Ok stay with me here, the point I hope to make is that knowing and being involved in the interests of the members of our family is key to raising not only happy children who feel like they matter, and routines we create as a family around that knowledge is associated with positive relationships, health and well-being outcomes in our family.
But Fortnite?
So, my 12 year old, speaks a different language, mostly about computers and yes I get him to programme the TV and well anything else electronic or related to technology. However he had a slow introduction to “gaming”. While his friends from an early age were playing and of course talking about Nintendo hand held games, he wasn’t allowed to have one (it’s a long story) and was very much excluded at school from the banter and social interaction about whatever game was hot at that time.
Fast forward to now. The reality is, is that games are part of his social infrastructure. And now that game is Fortnite. Should he be playing it? Maybe. Maybe not. But that’s not a call anyone, a parent, can make without understanding it, especially from his perspective, and that meant I had to get involved with him. I had him explain it, demonstrate it. And I listened in when he teamed up with his friends and they played together either in game mode or practice mode.
I found out that:
- he quarantined himself from any interactions with people he did not know
- he loves the strategy, the planning, the building, the team work, the navigation
- and most of all, he loved connecting with his friends on the weekend especially friends who are no longer at his school
- and he also enjoyed playing with me, teaching me and teaming up with me
I have to point out, he has limitations on the times and duration he can play it. Because he’s growing up in a dual parenting situation, he only gets to play it every fortnight, no pun intended.
So the point is, regardless of whether it’s Fortnite or not, when kids have a social and learning outlet, if parents can spend positive time with their children, without conflict, this can be a great bonding experience where the game (or the school work or the musical instrument, or the sport) is just a means to an end.

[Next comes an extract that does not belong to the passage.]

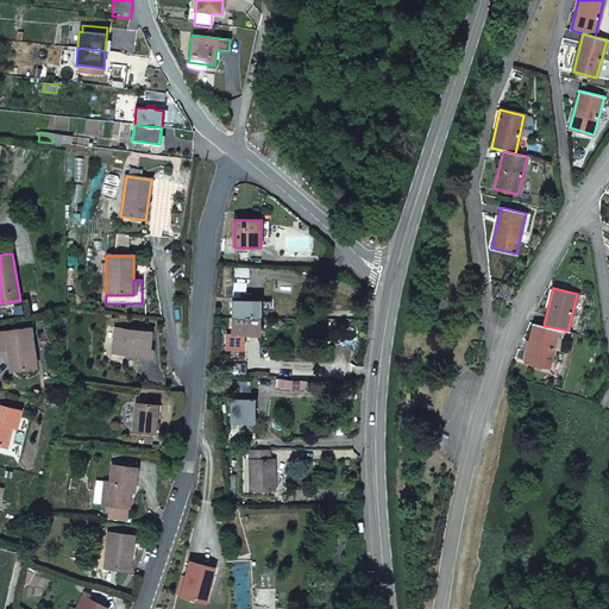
[(232,301),(232,318),(261,319),(261,311),(261,302),(250,302),(250,295),(244,295),(243,301),(232,301)]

It’s about “time in” with your kids. Getting involved is well worth it.
Kelly Ashley says
Some good points there Andy!!
Andy Marshall says
Thanks Kelly! The willingness to understand our kids interactions is a real determinant of happy kids that know that they matter.
Chris Deakin says
Good read Andy! It’s good to carry this through to their adult years as well – remain connected. ?
Andy Marshall says
Cheers Chris…yes agree..I think the foundations of connection come from very simple actions in the early formative years.